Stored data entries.
◇ ◇ ◇ ◇ ◇

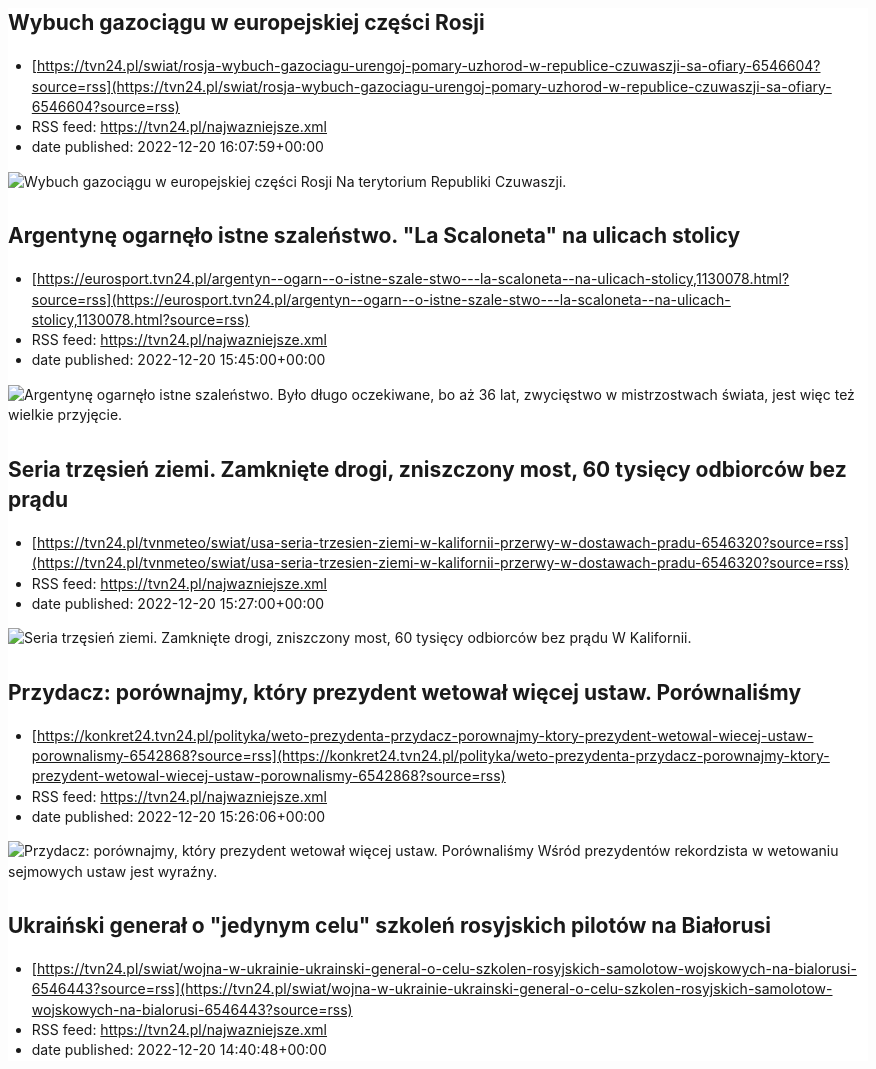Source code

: ## Wybuch gazociągu w europejskiej części Rosji
 - [https://tvn24.pl/swiat/rosja-wybuch-gazociagu-urengoj-pomary-uzhorod-w-republice-czuwaszji-sa-ofiary-6546604?source=rss](https://tvn24.pl/swiat/rosja-wybuch-gazociagu-urengoj-pomary-uzhorod-w-republice-czuwaszji-sa-ofiary-6546604?source=rss)
 - RSS feed: https://tvn24.pl/najwazniejsze.xml
 - date published: 2022-12-20 16:07:59+00:00

<img alt="Wybuch gazociągu w europejskiej części Rosji" src="https://tvn24.pl/najnowsze/cdn-zdjecie-hiktlb-wybuch-w-gazociagu-urengoj-pomary-uzhorod-w-rosyjskiej-republice-czuwaszji-6546631/alternates/LANDSCAPE_1280" />
    Na terytorium Republiki Czuwaszji.

## Argentynę ogarnęło istne szaleństwo. "La Scaloneta" na ulicach stolicy
 - [https://eurosport.tvn24.pl/argentyn--ogarn--o-istne-szale-stwo---la-scaloneta--na-ulicach-stolicy,1130078.html?source=rss](https://eurosport.tvn24.pl/argentyn--ogarn--o-istne-szale-stwo---la-scaloneta--na-ulicach-stolicy,1130078.html?source=rss)
 - RSS feed: https://tvn24.pl/najwazniejsze.xml
 - date published: 2022-12-20 15:45:00+00:00

<img alt="Argentynę ogarnęło istne szaleństwo. " src="https://tvn24.pl/najnowsze/cdn-zdjecie-dq1mwb-morze-kibicow-przyszlo-swietowac-z-mistrzami-swiata/alternates/LANDSCAPE_1280" />
    Było długo oczekiwane, bo aż 36 lat, zwycięstwo w mistrzostwach świata, jest więc też wielkie przyjęcie.

## Seria trzęsień ziemi. Zamknięte drogi, zniszczony most, 60 tysięcy odbiorców bez prądu
 - [https://tvn24.pl/tvnmeteo/swiat/usa-seria-trzesien-ziemi-w-kalifornii-przerwy-w-dostawach-pradu-6546320?source=rss](https://tvn24.pl/tvnmeteo/swiat/usa-seria-trzesien-ziemi-w-kalifornii-przerwy-w-dostawach-pradu-6546320?source=rss)
 - RSS feed: https://tvn24.pl/najwazniejsze.xml
 - date published: 2022-12-20 15:27:00+00:00

<img alt="Seria trzęsień ziemi. Zamknięte drogi, zniszczony most, 60 tysięcy odbiorców bez prądu" src="https://tvn24.pl/najnowsze/cdn-zdjecie-eq7149-trzesienie-ziemi-w-kalifornii-20122022-6546591/alternates/LANDSCAPE_1280" />
    W Kalifornii.

## Przydacz: porównajmy, który prezydent wetował więcej ustaw. Porównaliśmy
 - [https://konkret24.tvn24.pl/polityka/weto-prezydenta-przydacz-porownajmy-ktory-prezydent-wetowal-wiecej-ustaw-porownalismy-6542868?source=rss](https://konkret24.tvn24.pl/polityka/weto-prezydenta-przydacz-porownajmy-ktory-prezydent-wetowal-wiecej-ustaw-porownalismy-6542868?source=rss)
 - RSS feed: https://tvn24.pl/najwazniejsze.xml
 - date published: 2022-12-20 15:26:06+00:00

<img alt="Przydacz: porównajmy, który prezydent wetował więcej ustaw. Porównaliśmy" src="https://tvn24.pl/najnowsze/cdn-zdjecie-uwg0hj-przydacz-o-prezydenckich-wetach-komorowskiego-i-dudy-sprawdzamy-6545761/alternates/LANDSCAPE_1280" />
    Wśród prezydentów rekordzista w wetowaniu sejmowych ustaw jest wyraźny.

## Ukraiński generał o "jedynym celu" szkoleń rosyjskich pilotów na Białorusi
 - [https://tvn24.pl/swiat/wojna-w-ukrainie-ukrainski-general-o-celu-szkolen-rosyjskich-samolotow-wojskowych-na-bialorusi-6546443?source=rss](https://tvn24.pl/swiat/wojna-w-ukrainie-ukrainski-general-o-celu-szkolen-rosyjskich-samolotow-wojskowych-na-bialorusi-6546443?source=rss)
 - RSS feed: https://tvn24.pl/najwazniejsze.xml
 - date published: 2022-12-20 14:40:48+00:00
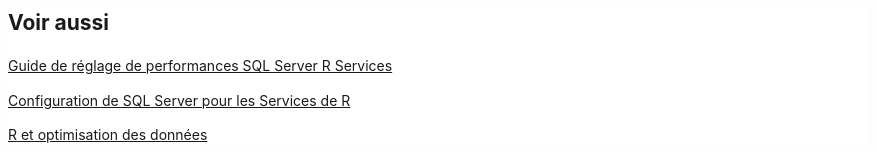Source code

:  ## Voir aussi
 [Guide de réglage de performances SQL Server R Services](../../advanced-analytics/r-services/sql-server-r-services-performance-tuning.md)
 
 [Configuration de SQL Server pour les Services de R](../../advanced-analytics/r-services/sql-server-configuration-r-services.md)
 
 [R et optimisation des données](../../advanced-analytics/r-services/r-and-data-optimization-r-services.md)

◇ ◇ ◇ ◇ ◇

WHAT YOU ARE ASKED TO DO. Provide an exact copy of only the lines from the beginning of the entries through the line containing "## Argentynę ogarnęło", both ends included, with no pictures.

ANSWER TO THE EXERCISE.
Source code

: ## Wybuch gazociągu w europejskiej części Rosji
 - [https://tvn24.pl/swiat/rosja-wybuch-gazociagu-urengoj-pomary-uzhorod-w-republice-czuwaszji-sa-ofiary-6546604?source=rss](https://tvn24.pl/swiat/rosja-wybuch-gazociagu-urengoj-pomary-uzhorod-w-republice-czuwaszji-sa-ofiary-6546604?source=rss)
 - RSS feed: https://tvn24.pl/najwazniejsze.xml
 - date published: 2022-12-20 16:07:59+00:00

<img alt="Wybuch gazociągu w europejskiej części Rosji" src="https://tvn24.pl/najnowsze/cdn-zdjecie-hiktlb-wybuch-w-gazociagu-urengoj-pomary-uzhorod-w-rosyjskiej-republice-czuwaszji-6546631/alternates/LANDSCAPE_1280" />
    Na terytorium Republiki Czuwaszji.

## Argentynę ogarnęło istne szaleństwo. "La Scaloneta" na ulicach stolicy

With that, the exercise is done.